A mi amiga Consuelo, diseñadora de profesión, le rescindieron el contrato en la empresa textil para la que trabajaba en Alicante (la familia es vasca, pero siempre vivieron a dos bloques de mi casa) y decidió venir a probar fortuna en Madrid. Como al principio no tenía muy claro si encontraría trabajo y no quería alquilar un piso mientras no supiera qué iba a ser de su suerte, se instaló en mi casa durante una temporada, ocupando el cuarto que ahora es tu habitación y durmiendo sobre un colchón que hace poco tiré para hacerle sitio a tu cuna. En paro, y relevada por primera vez en mucho tiempo de la obligación de tener que levantarse temprano, se encontraba libre para salir hasta las tantas. Como ya te he contado, uno de mis trabajos de entonces consistía en encargarme de la sección de cultura de un programa nocturno de radio que escuchaban cuatro gatos y medio —uno de ellos, casualmente, la enfermera que atiende a tu abuela—, y a cuenta de ello me invitaban a la mayoría de los estrenos de Madrid, así que dos o tres veces por semana Consuelo y yo nos pintábamos la raya de los ojos, nos enfundábamos como revólveres los botines altos y salíamos a matar a fiestas donde el alcohol corría en barra libre. Para colmo, a Consuelo le encanta el vino, así que lo de beber en casa con las comidas —sana, o quizá no tan sana tradición española a la que hasta entonces yo me había resistido para poder excusarme ante mí misma diciéndome que nunca bebía en casa y que, por tanto, no era ninguna alcohólica— se convirtió en una costumbre. Conclusión: bebía a diario, y me había habituado de tal manera a despertarme con resaca que el dolor de cabeza ya era una constante en mi vida y no un malestar ocasional. De alguna forma milagrosa me las arreglaba para levantarme más o menos pronto y mantener una cierta aunque inestable rutina de trabajo, pero tenía que echarme la siesta todas las tardes, no sólo porque trasnochaba, sino porque muchas veces acababa emborrachándome a plena luz del día tras haberme bebido tres vasos de vino en la comida. Nunca me había visto tan gorda ni tan fea, y esa convicción, que debería haberme animado a dejar el alcohol que tanto me había hecho engordar, sólo provocaba que bebiera más para intentar olvidar en vano lo poco a gusto que me sentía conmigo misma.

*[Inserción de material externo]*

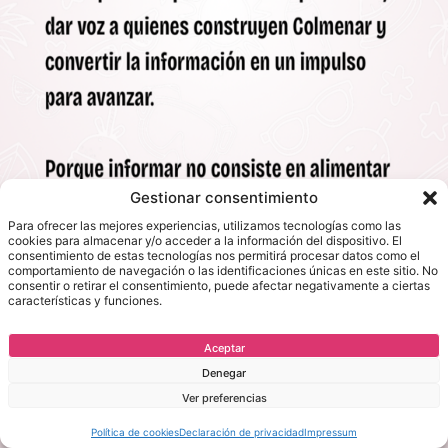
Gestionar consentimiento
Para ofrecer las mejores experiencias, utilizamos tecnologías como las
cookies para almacenar y/o acceder a la información del dispositivo. El
consentimiento de estas tecnologías nos permitirá procesar datos como el
comportamiento de navegación o las identificaciones únicas en este sitio. No
consentir o retirar el consentimiento, puede afectar negativamente a ciertas
características y funciones.
Aceptar
Denegar
Ver preferencias
Política de cookies
Declaración de privacidad
Impressum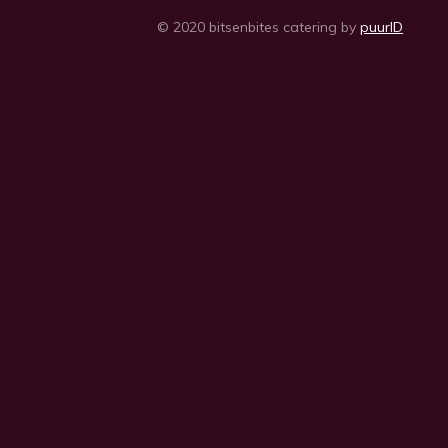
© 2020 bitsenbites catering by
puurID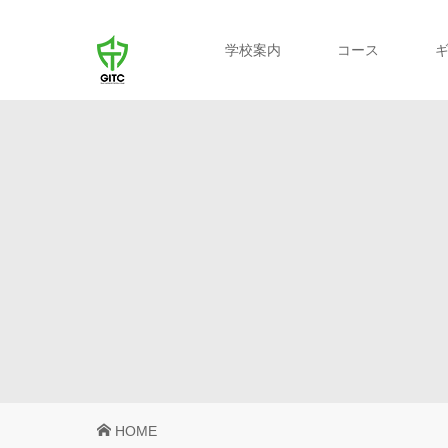
学校案内
コース
HOME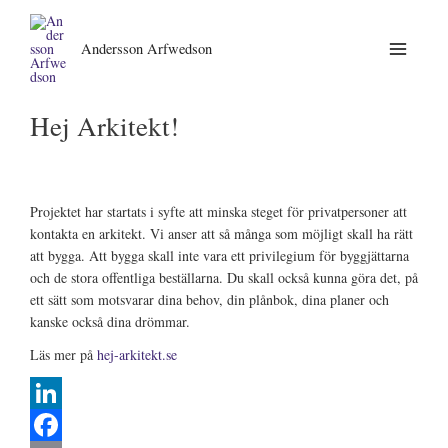
Andersson Arfwedson
Hej Arkitekt!
Projektet har startats i syfte att minska steget för privatpersoner att
kontakta en arkitekt. Vi anser att så många som möjligt skall ha rätt
att bygga. Att bygga skall inte vara ett privilegium för byggjättarna
och de stora offentliga beställarna. Du skall också kunna göra det, på
ett sätt som motsvarar dina behov, din plånbok, dina planer och
kanske också dina drömmar.
Läs mer på
hej-arkitekt.se
L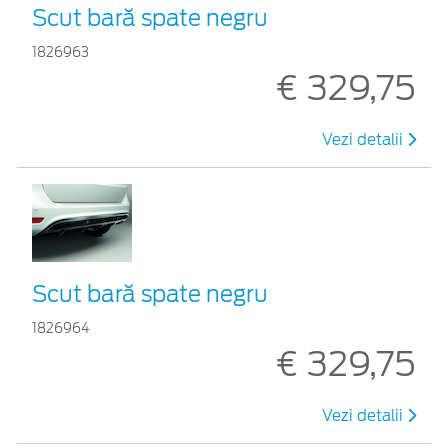
Scut bară spate negru
1826963
€ 329,75
Vezi detalii
Scut bară spate negru
1826964
€ 329,75
Vezi detalii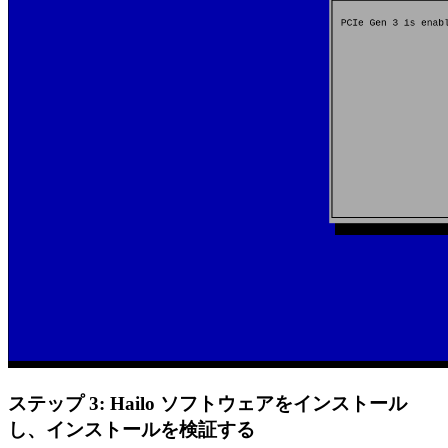
ステップ 3: Hailo ソフトウェアをインストール
し、インストールを検証する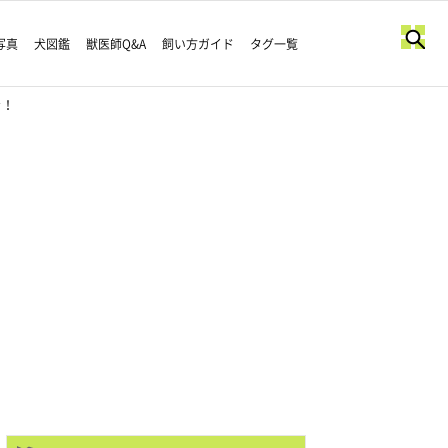
写真
犬図鑑
獣医師Q&A
飼い方ガイド
タグ一覧
き！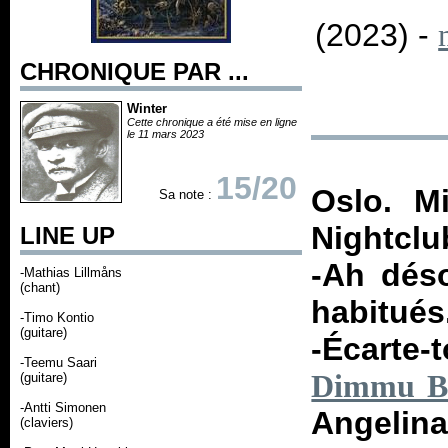
(2023) -
CHRONIQUE PAR ...
Winter
Cette chronique a été mise en ligne
le 11 mars 2023
15/20
Oslo. M
Sa note :
Nightclu
LINE UP
-Ah déso
-Mathias Lillmåns
(chant)
habitués
-Timo Kontio
(guitare)
-Écarte
-Teemu Saari
Dimmu B
(guitare)
-Antti Simonen
Angelina.
(claviers)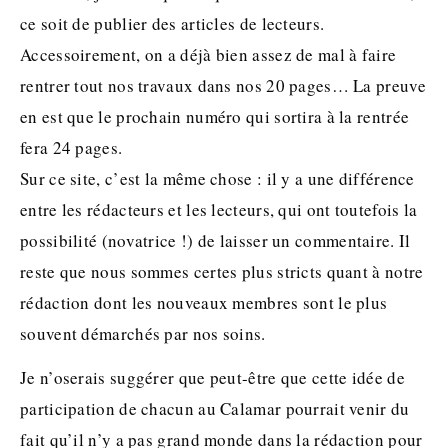
ce soit de publier des articles de lecteurs.
Accessoirement, on a déjà bien assez de mal à faire
rentrer tout nos travaux dans nos 20 pages… La preuve
en est que le prochain numéro qui sortira à la rentrée
fera 24 pages.
Sur ce site, c’est la même chose : il y a une différence
entre les rédacteurs et les lecteurs, qui ont toutefois la
possibilité (novatrice !) de laisser un commentaire. Il
reste que nous sommes certes plus stricts quant à notre
rédaction dont les nouveaux membres sont le plus
souvent démarchés par nos soins.
Je n’oserais suggérer que peut-être que cette idée de
participation de chacun au Calamar pourrait venir du
fait qu’il n’y a pas grand monde dans la rédaction pour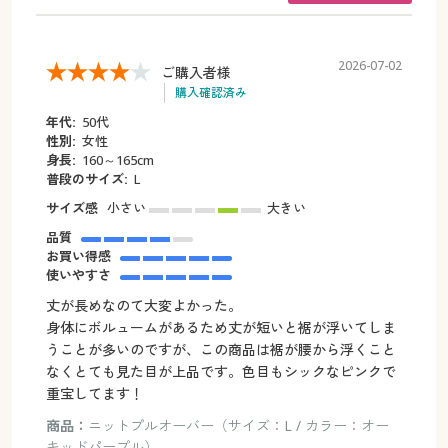
2026-07-02
ご購入者様
購入確認済み
年代:
50代
性別:
女性
身長:
160～165cm
普段のサイズ:
L
サイズ感
小さい
大きい
品質
お買い得感
使いやすさ
丈が長めなのて大変よかった。
身体にボルュームがあるため丈が短いと裾が浮いてしま
うことが多いのですが、この商品は裾が腰から浮くこと
なくとても見た目が上品です。色目もシックなピンクで
重宝してます！
商品：
ニットプルオーバー（サイズ：L / カラー：オー
キッドパープル）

No me extiendo aquí en relatar las sucesivas catástrofes sentimentales (no podría llamarlas «relaciones») que mantuve durante esa temporada, porque darían para escribir varios libros no demasiado originales, a qué negarlo, porque en el fondo cada mala relación viene a ser una copia de la anterior y todas acaban pareciéndose: el mismo agónico beso, semejante y distinto en mil bocas. Baste con decir dos verdades como templos. La primera: un bebedor suele relacionarse con otros bebedores; y la segunda: cuando una no se quiere sólo puede atraer a gente que la querrá menos aún.

Pero a los que me rodeaban les encantaba verme borracha, porque el alcohol desinhibe, transformando a la persona tímida que soy en un prodigio de sociabilidad. Sacaba a flote, además, mi parte más divertida y gamberra, y así me atrevía a contar los chistes más verdes y a hacer las bromas más sarcásticas, cuando no me subía en las barras de los bares y animaba a todo el personal a corear los estribillos de las canciones con nuevas letras que me inventaba para la ocasión. De forma que en cuanto entraba en un local no pasaban dos minutos sin que alguien viniera trotando desde bar adentro a ofrecerme una copa. Y yo nunca la rechazaba, porque el alcohol lograba que mi miedo a la gente se disolviera milagrosamente en un vasito con hielos. Ya no me sentía vulnerable ni acosada. Casi sería mejor decir que cuando bebía ya no me sentía, sin más.